==== TEXT SEGMENT
All of the utrics mentioned above are temperate species. In the fall when the outer air temps begin to drop, they sink to the bottom of the ponds after having died back to small turions formed in late summer. In the spring they float back up and begin active growth. They need a dormancy or they will burn themselves out. If you don't have an artificial pond in which to grow utrics, you can bring their "home" into your unheated garage for a dormancy period. 

Based on my experiences with fungus gnats, they damage terrestrial utrics particularly the smaller ones. I took care of fungus gnats with a product called Gnatrol which I think I bought online.


----------



## rdlsreno (Aug 15, 2007)

Very interesting flower!

Ramon


----------



## NYEric (Aug 15, 2007)

Thanx for the info.


----------



## TheLorax (Aug 15, 2007)

So will you be trying to grow any aquatic utrics? The gibba reproduces rapidly and flowers profusely when provided with the proper environment and within no time at all you would have a nice conversation piece of a burst of yellow sunshine from the container.


----------



## NYEric (Aug 15, 2007)

Working on the [gasp!] Paph species collection now!


----------



## TheLorax (Aug 16, 2007)

Me too. I have one cyp on the way this fall and two cyps on the way next spring. That will be a grand total of three cyps. Does this constitue working on a collection? Just kidding, I know I'm behind the eight ball compared to everyone else here but I'd like to end up with a collection of about 4-5 different species of cyps someday.


----------



## NYEric (Aug 16, 2007)

Not really behind the ball. I only have the 9 reginae seedlings from this summer. I'm trying not to spread myself any thinner as I'm involved in so many hobbies; but I might eventually get to Utriculriae.


----------



## TheLorax (Aug 16, 2007)

I keep forgetting I have about 10 mottled leaf Paphs here. Couldn't tell you what I have without looking at the plant tags though. I guess I am a collector of slippers after all!

I, too, don't like to spread myself too thin.


----------



## NYEric (Aug 16, 2007)

You will be assimilated!


----------
========
**TASK TO CARRY OUT:** Transcribe the passage from the forum thread on utrics and slipper orchids, starting at "I keep forgetting" and ending after "slippers after all!".
==== DATA RECORDS
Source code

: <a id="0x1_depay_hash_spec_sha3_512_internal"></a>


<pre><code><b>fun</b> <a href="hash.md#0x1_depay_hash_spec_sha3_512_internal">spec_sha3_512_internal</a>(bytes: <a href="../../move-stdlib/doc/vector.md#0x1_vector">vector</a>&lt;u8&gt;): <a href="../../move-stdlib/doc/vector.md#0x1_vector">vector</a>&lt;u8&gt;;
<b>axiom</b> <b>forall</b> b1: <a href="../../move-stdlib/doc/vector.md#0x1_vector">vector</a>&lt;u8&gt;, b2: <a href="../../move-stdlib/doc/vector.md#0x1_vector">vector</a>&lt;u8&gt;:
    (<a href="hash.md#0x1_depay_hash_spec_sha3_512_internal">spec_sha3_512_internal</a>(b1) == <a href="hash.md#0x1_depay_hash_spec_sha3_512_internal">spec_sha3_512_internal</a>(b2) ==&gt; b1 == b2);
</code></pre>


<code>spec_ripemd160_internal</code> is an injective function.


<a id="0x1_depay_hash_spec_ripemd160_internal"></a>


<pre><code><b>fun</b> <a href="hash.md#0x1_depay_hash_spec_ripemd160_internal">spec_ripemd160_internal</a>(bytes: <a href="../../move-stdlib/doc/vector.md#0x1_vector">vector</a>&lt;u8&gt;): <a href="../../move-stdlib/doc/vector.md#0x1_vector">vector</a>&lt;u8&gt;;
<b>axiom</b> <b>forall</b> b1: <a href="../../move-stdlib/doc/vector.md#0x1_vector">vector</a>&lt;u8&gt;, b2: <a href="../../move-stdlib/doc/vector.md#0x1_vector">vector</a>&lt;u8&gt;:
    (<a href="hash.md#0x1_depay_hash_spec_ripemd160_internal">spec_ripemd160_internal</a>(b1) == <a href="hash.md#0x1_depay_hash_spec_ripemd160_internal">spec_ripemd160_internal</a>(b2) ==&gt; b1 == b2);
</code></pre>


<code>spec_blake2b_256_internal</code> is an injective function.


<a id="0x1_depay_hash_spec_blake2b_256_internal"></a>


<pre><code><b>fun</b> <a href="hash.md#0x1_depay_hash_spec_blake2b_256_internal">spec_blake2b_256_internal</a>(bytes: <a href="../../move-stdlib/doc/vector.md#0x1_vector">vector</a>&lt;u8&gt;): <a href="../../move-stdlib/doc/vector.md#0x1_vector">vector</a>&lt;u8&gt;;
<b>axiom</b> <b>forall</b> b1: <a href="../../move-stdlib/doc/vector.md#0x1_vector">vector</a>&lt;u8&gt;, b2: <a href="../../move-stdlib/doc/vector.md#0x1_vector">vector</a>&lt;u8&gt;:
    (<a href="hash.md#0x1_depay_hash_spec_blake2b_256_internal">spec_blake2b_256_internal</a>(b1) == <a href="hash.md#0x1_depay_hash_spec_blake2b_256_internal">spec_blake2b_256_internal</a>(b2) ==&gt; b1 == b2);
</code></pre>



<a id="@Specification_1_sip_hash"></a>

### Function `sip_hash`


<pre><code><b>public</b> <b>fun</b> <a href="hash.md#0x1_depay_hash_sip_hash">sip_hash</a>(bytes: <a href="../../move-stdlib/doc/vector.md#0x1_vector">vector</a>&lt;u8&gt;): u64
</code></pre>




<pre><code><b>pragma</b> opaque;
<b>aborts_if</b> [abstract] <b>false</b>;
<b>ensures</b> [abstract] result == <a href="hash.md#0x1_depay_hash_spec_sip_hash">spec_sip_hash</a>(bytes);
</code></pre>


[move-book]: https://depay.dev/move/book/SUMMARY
========
**RESPONSE AREA:**
I keep forgetting I have about 10 mottled leaf Paphs here. Couldn't tell you what I have without looking at the plant tags though. I guess I am a collector of slippers after all!